This should apply to both driving and the internet, so my question is to ask how “Frank” behaves when responding to email, facebook or, especially, when responding to an editorial in the online version of the newspaper (want to talk about jerks! yeesh!).

A detailed description of this theory can be found on my blog from long ago:

Note that my blog, Barataria, is very … well, Tommy-like in general. If you like this theory and description of it, there are many more in the same vein. Thanks! :slight_smile:

Regarding “Joyce” and her aggressive driving meditation instructor husband…it’s “armor” surrounding yourself with a couple tons of steel (not sure how much a car actually weighs…) creates armor…it brings out the testosterone driven warrior in our species…get out of the car and he feels naked and loses the aggression…men are so simple!! LOL!
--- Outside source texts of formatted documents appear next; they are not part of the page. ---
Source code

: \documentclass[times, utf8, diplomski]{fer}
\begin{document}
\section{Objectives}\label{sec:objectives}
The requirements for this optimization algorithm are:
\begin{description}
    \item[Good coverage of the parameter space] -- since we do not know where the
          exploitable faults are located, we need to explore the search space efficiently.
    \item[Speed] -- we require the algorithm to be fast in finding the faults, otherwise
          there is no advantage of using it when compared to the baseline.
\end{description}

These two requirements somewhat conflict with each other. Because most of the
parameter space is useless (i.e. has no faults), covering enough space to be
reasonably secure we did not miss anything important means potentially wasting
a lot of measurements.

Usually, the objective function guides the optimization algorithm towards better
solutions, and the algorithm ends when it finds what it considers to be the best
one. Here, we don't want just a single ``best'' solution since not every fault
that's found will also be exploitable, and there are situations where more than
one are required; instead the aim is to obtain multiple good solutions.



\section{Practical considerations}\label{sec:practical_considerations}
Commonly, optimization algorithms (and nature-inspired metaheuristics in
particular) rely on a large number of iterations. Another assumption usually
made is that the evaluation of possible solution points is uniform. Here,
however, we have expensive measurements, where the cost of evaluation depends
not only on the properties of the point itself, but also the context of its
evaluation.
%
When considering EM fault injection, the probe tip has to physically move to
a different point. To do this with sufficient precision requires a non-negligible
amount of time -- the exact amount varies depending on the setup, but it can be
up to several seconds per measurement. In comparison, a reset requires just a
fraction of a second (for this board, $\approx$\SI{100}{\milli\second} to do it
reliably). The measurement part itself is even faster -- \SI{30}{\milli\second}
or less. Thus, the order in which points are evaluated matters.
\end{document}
“Cigroller” pretty much hits the nail. One of the causes of aggressive driving is born out of frustration with the motoring public at large. I would venture that Joyce’s husband is a very proficient driver and that he is able to recognize poor driving habits and techniques exhibited by the other drivers around him.I might also add that the skill level of drivers in general has,(in my opinion)diminished dramatically in recent years. Due in large part to new citizens that have immigrated to the U.S. from countries that have little to no drivers education coupled with the aging of the “Baby Boomers” of which I’am one.

The automobile is an equalizer in that a person who may not be able to compete in other areas becomes equal to everybody else on the road when that person is behind the wheel. When I used to compete in 5 kilometer “fun runs”, I was near the back of the pack. However, I can purchase an autombile that will put me in the front of the pack on the road if I drive aggressively.